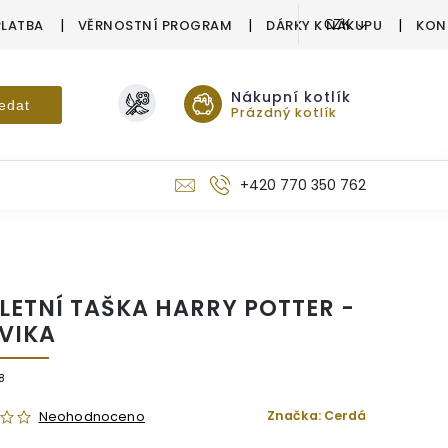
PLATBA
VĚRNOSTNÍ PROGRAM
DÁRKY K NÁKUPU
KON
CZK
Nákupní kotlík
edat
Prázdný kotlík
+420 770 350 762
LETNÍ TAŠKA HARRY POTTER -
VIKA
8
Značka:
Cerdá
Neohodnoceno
○ ○ ○ ○ ○
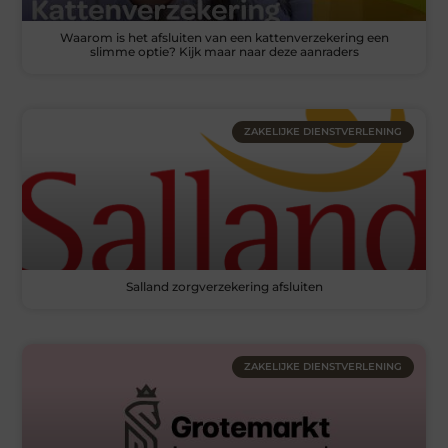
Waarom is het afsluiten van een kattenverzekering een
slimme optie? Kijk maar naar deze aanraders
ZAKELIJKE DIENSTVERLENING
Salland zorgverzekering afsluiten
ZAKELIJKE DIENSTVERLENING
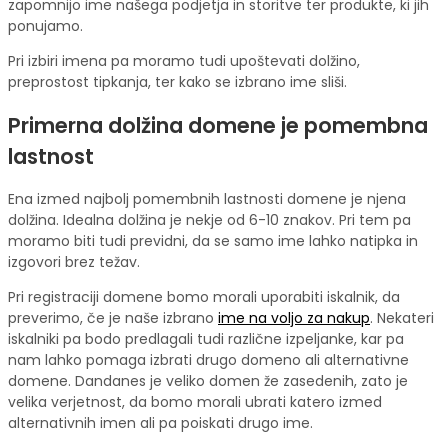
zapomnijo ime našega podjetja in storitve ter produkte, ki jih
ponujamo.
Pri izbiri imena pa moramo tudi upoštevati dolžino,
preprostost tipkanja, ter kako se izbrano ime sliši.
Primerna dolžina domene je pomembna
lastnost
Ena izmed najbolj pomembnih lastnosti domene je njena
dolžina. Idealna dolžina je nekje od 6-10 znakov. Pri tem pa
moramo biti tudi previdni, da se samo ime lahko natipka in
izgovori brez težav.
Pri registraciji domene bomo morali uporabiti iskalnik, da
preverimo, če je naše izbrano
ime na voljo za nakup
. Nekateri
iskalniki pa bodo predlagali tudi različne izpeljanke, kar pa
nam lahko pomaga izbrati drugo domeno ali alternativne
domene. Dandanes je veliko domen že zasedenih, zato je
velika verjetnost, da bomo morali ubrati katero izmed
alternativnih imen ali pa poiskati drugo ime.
○ ○ ○ ○ ○
Search the listing for "afsluiten" and show every line where it occurs.

Waarom is het afsluiten van een kattenverzekering een
Salland zorgverzekering afsluiten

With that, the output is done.